Photos with calibration data

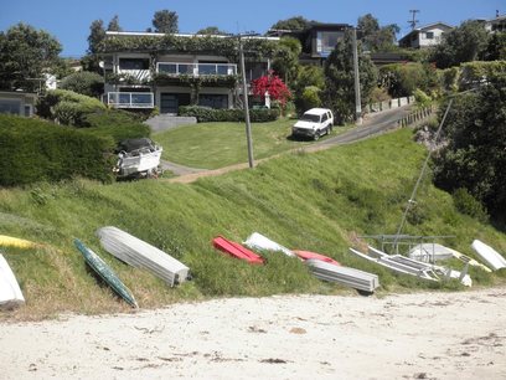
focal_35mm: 59
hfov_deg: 32.7
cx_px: 253
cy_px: 190
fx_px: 862
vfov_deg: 24.8
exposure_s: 1/80
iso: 64
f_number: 10.7
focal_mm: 10.5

**What to produce:**
The entries above are to be restated verbatim, with no pictures carried over.

**Task answer:**
focal_35mm: 59
hfov_deg: 32.7
cx_px: 253
cy_px: 190
fx_px: 862
vfov_deg: 24.8
exposure_s: 1/80
iso: 64
f_number: 10.7
focal_mm: 10.5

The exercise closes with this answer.